How the Migration to IP Improves Voice Quality

Back to the early years of Voice over IP, the quality was not great in comparison to TDM systems. Since IP networks did not have enough bandwidth and quality of service, voice had to be compressed a lot to be sent over the IP network. TDM solutions by contrast did not compress voice and since there was a physical connection between the TDM system and the TDM phone, they did not need to do much packetization either. The result was better voice quality on TDM phones than on IP phones – up until the advance of fast IP LANs and wideband audio codecs in the 2000s entirely changed the balance.

Most VOIP phones shipping today have some sort of HD Voice support. Polycom has been shipping HD voice for 10 years, starting with 7 kHz voice, then moving to 14 kHz audio in 2003 and 20+ kHz audio in 2006. While the voice industry as a whole is only now moving to 7 kHz voice, Polycom has moved further beyond – to support 14 kHz and even 20+ kHz audio (with Siren 22 and G.719 codecs). It is not just about "voice" anymore but rather about "audio" - the technology has gone beyond speech/voice transmission and allows for high-quality music and mixed content.

HD Voice is not only about better quality codecs. The acoustics of the handset were improved while microphones and speakers have to be modified to capture/play higher quality voice and audio. Echo cancelation and other algorithms have to be adjusted to support the wider frequency band. The challenges around transmitting high-quality audio are described in a joint white paper of Polycom and the Manhattan School of Music. The paper highlights our focus on audio quality and demonstrates our capability to meet the requirements of the most demanding users: musicians. The technology developed for this high-end application trickles down to room and personal telepresence systems and telephones, effectively spreading across the entire Polycom portfolio.

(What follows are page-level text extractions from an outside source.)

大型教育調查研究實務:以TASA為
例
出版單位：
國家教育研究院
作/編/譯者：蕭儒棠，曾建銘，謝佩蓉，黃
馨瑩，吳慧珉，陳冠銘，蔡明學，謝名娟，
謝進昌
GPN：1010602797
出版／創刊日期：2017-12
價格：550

So how does a communication system capture the value of high-quality audio now available in VOIP phones? The key is migration to a distributed architecture that routes voice streams without transcoding them back to the TDM format (G.711 codec). If audio is delivered without transcoding between two communication partners on the system, the quality remains the highest (assuming that both partners have high-quality VOIP phones). The matter gets a little more complicated with multipoint calls because most voice conferencing servers embedded in enterprise voice systems support only G.711. If a video conference server such as Polycom RMX is part of a Unified Communication solution, the unused video ports on this server can be configured to support audio (up to the highest audio quality of 20+ kHz). Audio requires far less performance than video; therefore, one video port becomes 40 audio ports, and that is enough scalability for an enterprise deployments. Long-term, however, wideband audio will be gradually supported on all conference servers in enterprise systems, starting with the 7kHz G.722 wideband codec which is widely supported in newer IP phones.

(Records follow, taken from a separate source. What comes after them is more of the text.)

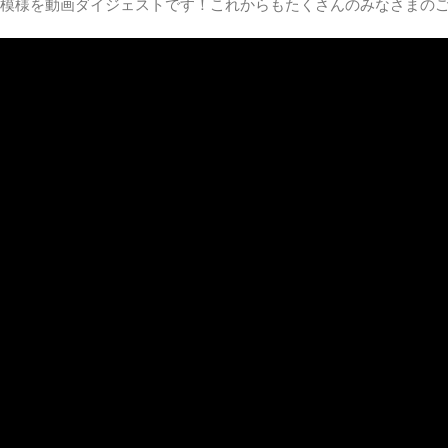
の模様を動画ダイジェストです！これからもたくさんのみなさまの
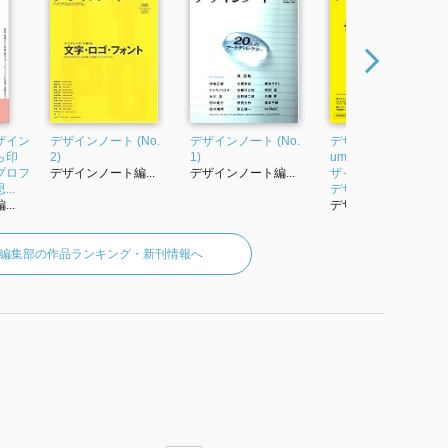
ザイン
デザインノート (No.
デザインノート (No.
デザインノート Prem
ら印
2)
1)
um 今さら聞けない 
プロフ
デザインノート編...
デザインノート編...
ザインのきほん 最新
..
デザ...
..
デザインノート編...
編集部の作品ランキング・新刊情報へ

Once the multipoint problem is solved, the only one remaining is connectivity to other systems across service provider networks. Most voice systems today still use TDM connection (such as T1, PRI) to connect to service providers. This TDM connection takes the voice quality down to G.711 due to physical limitations. Newer systems however support the so-called SIP trunking standard (specification is managed by the SIP Forum) that allows connecting the enterprise voice system with a service provider using an IP connection and a virtual trunk with SIP signaling. This virtual trunk does not impose any physical limitations on the voice streams (it is just IP packets crossing the network); therefore, any voice quality can be supported - as long as both the enterprise and the SP systems can handle it. SIP trunks enable wideband voice to travel among enterprise communications systems around the world without any transcoding and quality loss.

Will wideband voice make its way to wireless handsets? The latest generation of wireless handsets – for example Polycom Spectralink 8400 - already support wideband voice (7kHz, G.722, G.722.1), and as long as the voice stream can reach the destination in its original form, the receiver enjoys the clarity and superior understanding of wideband voice communication. The challenges related to multipoint conferencing and SP trunking apply equally to wireless phones, as they are treated as any other phone in the IP communication system environment.

In conclusion, voice technology has made an amazing progress over the past decade. The work of researchers and engineers is now finally finding its way in enterprise communication solutions that provide better quality, reduce misunderstandings and fatigue, and in general, makes human interactions over distances more natural and effortless.